ACTIVITY
From the first line to the last, reproduce the material exactly.

┌─ PROVIDED ENTRIES

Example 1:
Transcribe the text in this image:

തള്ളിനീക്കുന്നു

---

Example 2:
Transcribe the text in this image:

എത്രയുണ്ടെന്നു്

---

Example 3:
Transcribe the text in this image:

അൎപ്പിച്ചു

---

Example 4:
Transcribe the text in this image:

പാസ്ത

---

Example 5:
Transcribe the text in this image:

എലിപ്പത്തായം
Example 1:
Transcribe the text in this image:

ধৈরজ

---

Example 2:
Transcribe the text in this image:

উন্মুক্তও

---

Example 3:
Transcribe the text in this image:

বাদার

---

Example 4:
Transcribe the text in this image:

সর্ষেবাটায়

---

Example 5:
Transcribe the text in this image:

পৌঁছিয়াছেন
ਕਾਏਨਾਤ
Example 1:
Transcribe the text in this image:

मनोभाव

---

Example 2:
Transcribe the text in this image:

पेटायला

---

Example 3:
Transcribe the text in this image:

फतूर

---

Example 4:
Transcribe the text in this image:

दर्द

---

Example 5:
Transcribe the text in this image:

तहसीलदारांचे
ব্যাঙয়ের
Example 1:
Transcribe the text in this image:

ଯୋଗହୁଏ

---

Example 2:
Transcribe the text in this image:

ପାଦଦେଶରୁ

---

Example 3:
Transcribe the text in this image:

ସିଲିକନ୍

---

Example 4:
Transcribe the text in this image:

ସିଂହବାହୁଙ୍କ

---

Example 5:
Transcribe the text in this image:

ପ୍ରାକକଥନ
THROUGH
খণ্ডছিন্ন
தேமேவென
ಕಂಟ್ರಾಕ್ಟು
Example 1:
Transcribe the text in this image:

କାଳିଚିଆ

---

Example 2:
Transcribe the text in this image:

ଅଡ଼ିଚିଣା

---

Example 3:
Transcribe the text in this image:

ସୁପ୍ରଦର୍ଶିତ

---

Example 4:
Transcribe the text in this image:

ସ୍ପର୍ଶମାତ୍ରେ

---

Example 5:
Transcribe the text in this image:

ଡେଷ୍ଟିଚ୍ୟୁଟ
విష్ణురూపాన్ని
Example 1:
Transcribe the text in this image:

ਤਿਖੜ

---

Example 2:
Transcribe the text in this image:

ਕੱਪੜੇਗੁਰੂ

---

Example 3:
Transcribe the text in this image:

└─

FINAL ANSWER
Example 1:
Transcribe the text in this image:

തള്ളിനീക്കുന്നു

---

Example 2:
Transcribe the text in this image:

എത്രയുണ്ടെന്നു്

---

Example 3:
Transcribe the text in this image:

അൎപ്പിച്ചു

---

Example 4:
Transcribe the text in this image:

പാസ്ത

---

Example 5:
Transcribe the text in this image:

എലിപ്പത്തായം
Example 1:
Transcribe the text in this image:

ধৈরজ

---

Example 2:
Transcribe the text in this image:

উন্মুক্তও

---

Example 3:
Transcribe the text in this image:

বাদার

---

Example 4:
Transcribe the text in this image:

সর্ষেবাটায়

---

Example 5:
Transcribe the text in this image:

পৌঁছিয়াছেন
ਕਾਏਨਾਤ
Example 1:
Transcribe the text in this image:

मनोभाव

---

Example 2:
Transcribe the text in this image:

पेटायला

---

Example 3:
Transcribe the text in this image:

फतूर

---

Example 4:
Transcribe the text in this image:

दर्द

---

Example 5:
Transcribe the text in this image:

तहसीलदारांचे
ব্যাঙয়ের
Example 1:
Transcribe the text in this image:

ଯୋଗହୁଏ

---

Example 2:
Transcribe the text in this image:

ପାଦଦେଶରୁ

---

Example 3:
Transcribe the text in this image:

ସିଲିକନ୍

---

Example 4:
Transcribe the text in this image:

ସିଂହବାହୁଙ୍କ

---

Example 5:
Transcribe the text in this image:

ପ୍ରାକକଥନ
THROUGH
খণ্ডছিন্ন
தேமேவென
ಕಂಟ್ರಾಕ್ಟು
Example 1:
Transcribe the text in this image:

କାଳିଚିଆ

---

Example 2:
Transcribe the text in this image:

ଅଡ଼ିଚିଣା

---

Example 3:
Transcribe the text in this image:

ସୁପ୍ରଦର୍ଶିତ

---

Example 4:
Transcribe the text in this image:

ସ୍ପର୍ଶମାତ୍ରେ

---

Example 5:
Transcribe the text in this image:

ଡେଷ୍ଟିଚ୍ୟୁଟ
విష్ణురూపాన్ని
Example 1:
Transcribe the text in this image:

ਤਿਖੜ

---

Example 2:
Transcribe the text in this image:

ਕੱਪੜੇਗੁਰੂ

---

Example 3:
Transcribe the text in this image:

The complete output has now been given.